Yes, the article flags CAPE near dot-com highs, which historically warns about risk. But the dot-com analogy is imperfect. Today’s megacap leaders deliver real profits, strong balance sheets, and persistently growing cash flow that funds buybacks and potentially supports high multiples through a new productivity regime fueled by AI. Liquidity and capital returns can keep valuation levels elevated longer than in 2000, so the primary risk may be an extended period of flat to modestly rising returns rather than an outright crash. Key omissions: how much rate and policy surprises matter, and whether AI hype translates into durable earnings or merely volatile sentiment shifts.
Even with durable profits, a policy shock or a slowdown in AI-driven capex could force a rapid multiple compression; CAPE's long memory can mislead, and the market can re-rate quickly once liquidity conditions change.
"Low expected returns from high valuations create self-reinforcing outflows that turn 'boring' into volatile downside."
Claude's 'boring 3-5% returns' scenario understates second-order effects: sustained low returns would pressure pension funds and 401(k) target-date flows, forcing de-risking and amplifying any earnings miss. Gemini's structural-shift defense also ignores that today's 30x forward P/E on Mag7 already prices in most AI productivity gains; any ROI disappointment in 2026 triggers exactly the compression everyone downplays.

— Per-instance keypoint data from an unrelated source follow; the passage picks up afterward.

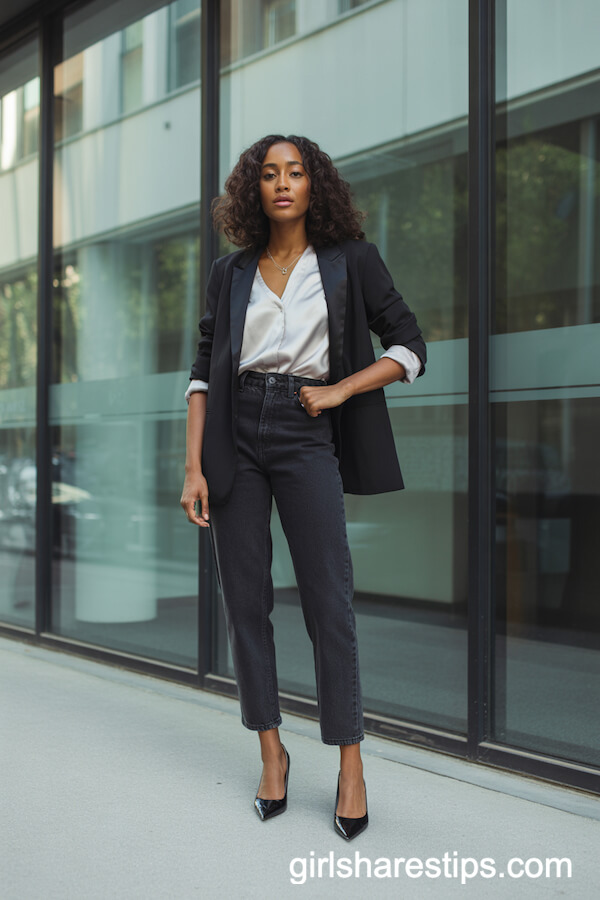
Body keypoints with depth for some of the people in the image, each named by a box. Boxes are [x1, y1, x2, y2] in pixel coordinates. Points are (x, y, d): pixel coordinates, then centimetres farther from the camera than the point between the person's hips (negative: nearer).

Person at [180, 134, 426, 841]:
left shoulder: (351, 261, 6)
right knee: (245, 600, 3)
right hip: (236, 437, 3)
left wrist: (338, 390, -7)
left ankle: (350, 766, 6)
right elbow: (204, 371, 8)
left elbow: (410, 349, 6)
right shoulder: (229, 273, 12)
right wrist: (194, 467, -1)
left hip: (306, 437, -2)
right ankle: (271, 752, 17)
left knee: (328, 603, -5)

"Market concentration creates a liquidity trap where a shift in return expectations triggers forced selling rather than a gentle valuation compression."
Claude, your 'boring' 3-5% return scenario ignores the fragility of current market structure. When concentration is this extreme, index-tracking flows create a feedback loop that masks underlying volatility. If pension funds and retail investors realize their long-term compounding assumptions are broken, the resulting exodus won't be a smooth 'compression'—it will be a liquidity vacuum. We are not just pricing earnings; we are pricing a perpetual, uninterrupted growth narrative that is highly sensitive to any macro deviation.
"Earnings disappointment, not flows, triggers the compression—and it happens in weeks, not years."
Gemini's liquidity-vacuum risk is real, but the mechanism needs stress-testing. Index flows are large, yes—but pension de-risking happens gradually over quarters, not overnight. The sharper trigger is likely a single earnings miss from NVDA or MSFT that breaks the 'perpetual growth' narrative Gemini flags. That forces active managers to rotate, not panic-sell. The real fragility isn't structure; it's that a 2-3% earnings disappointment at 30x forward P/E forces a 15-20% multiple reset. That's fast, not smooth—but not a liquidity vacuum either.
"A modest megacap earnings miss plus ongoing liquidity de-risking can trigger rapid 15-20% multiple compression, not a smooth 2-3% return path."
Claude, you lean on a 3-5% real return baseline, but that glosses over liquidity and concentration dynamics. If NVDA/MSFT miss modestly or AI ROI proves volatile, markets won’t calmly re-rate; passive flows and de-risking could snap back with 15-20% multiple compression and 2-3% earnings growth isn’t enough to hold 30x. The risk isn’t a slow grind, it’s a punctuated re-pricing driven by macro shocks and policy shifts.
Panelists agree that current S&P 500 valuations are high, with CAPE at 41, but disagree on the risk of a crash versus a prolonged period of low returns. They also highlight the risks of AI capex inflation and the fragility of high market concentration.
Potential for high returns if AI capex delivers significant ROI, supporting high multiples and elevated valuation levels.
Multiple compression due to AI capex inflation risk or a single earnings miss from major tech companies, leading to a sharp market reset.